The specter of prion transmission from human-to-human via a blood transfusion came to the forefront in December 2003 when a case of vCJD was identified in a person who received a blood transfusion six years earlier from a donor who later died of the disease. Since vCJD has an unknown, albeit lengthy, incubation period that is asymptomatic, there is no way to know how many people already have the disease and how many could have already transmitted it via blood transfusion.

With support from the New York Institute of Basic Research, Pall says it is studying the new filter using three different assays – Western blot assay, bioassay and animal models of prion disease – to validate reduction of infectious prions.
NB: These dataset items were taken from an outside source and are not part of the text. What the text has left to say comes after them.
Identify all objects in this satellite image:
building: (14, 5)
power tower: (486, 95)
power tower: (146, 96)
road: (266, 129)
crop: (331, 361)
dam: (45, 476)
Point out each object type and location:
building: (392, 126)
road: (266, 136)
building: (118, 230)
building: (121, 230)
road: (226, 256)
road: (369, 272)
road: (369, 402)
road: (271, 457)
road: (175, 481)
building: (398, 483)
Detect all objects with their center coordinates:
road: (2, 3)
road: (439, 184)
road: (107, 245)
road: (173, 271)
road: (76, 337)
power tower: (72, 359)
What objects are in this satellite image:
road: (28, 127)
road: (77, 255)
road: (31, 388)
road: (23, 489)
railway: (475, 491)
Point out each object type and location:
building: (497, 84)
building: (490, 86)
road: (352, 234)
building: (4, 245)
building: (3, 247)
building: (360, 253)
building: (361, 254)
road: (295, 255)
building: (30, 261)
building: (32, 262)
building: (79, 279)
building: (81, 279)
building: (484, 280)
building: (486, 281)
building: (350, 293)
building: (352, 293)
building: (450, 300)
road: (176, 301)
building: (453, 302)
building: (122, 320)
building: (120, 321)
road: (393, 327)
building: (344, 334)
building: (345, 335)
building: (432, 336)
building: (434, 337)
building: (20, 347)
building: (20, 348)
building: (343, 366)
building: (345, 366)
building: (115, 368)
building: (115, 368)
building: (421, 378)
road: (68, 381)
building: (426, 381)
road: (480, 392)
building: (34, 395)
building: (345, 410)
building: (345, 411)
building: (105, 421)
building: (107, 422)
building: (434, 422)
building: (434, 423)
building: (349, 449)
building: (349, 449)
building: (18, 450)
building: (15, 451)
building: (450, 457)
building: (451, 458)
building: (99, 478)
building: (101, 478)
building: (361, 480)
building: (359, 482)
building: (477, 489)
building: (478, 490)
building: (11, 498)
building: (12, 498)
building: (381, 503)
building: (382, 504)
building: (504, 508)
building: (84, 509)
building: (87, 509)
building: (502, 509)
An endogenous infectivity study evaluated the efficacy of a prototype filter for the removal of scrapie-infected prions from red blood cell concentrates. After a 300-day incubation period, none of the hamsters (20) that received the filtered red cells developed scrapie, a transmissible spongiform encephalopathy. During the same period, two out of the 18 hamsters that received unfiltered red cells developed scrapie, exhibiting the clinical signs and symptoms of the disease.

It was found that the prototype Pall prion removal filter removed infectious prions from red cell concentrates below the limit of detection of the Western blot assay, the gold standard used to determine the presence of prions. A bioassay was also used to quantify the amount of prion removal. It was found that the filter removed approximately 4 logs of scrapie-infected prions. The evidence to date, as demonstrated in the animal model, suggests the reduction of prions, both free and leukocyte bound, may provide a higher margin of transfusion safety.

"This is a major milestone in the quest to protect the public from this insidious and always fatal neurodegenerative disease,” says Eric Krasnoff, chairman and CEO of Pall Corporation. “We are moving this technology forward rapidly. Blood centers and hospitals will soon be able to combine both prion and leukocyte reduction in a single, simple step.”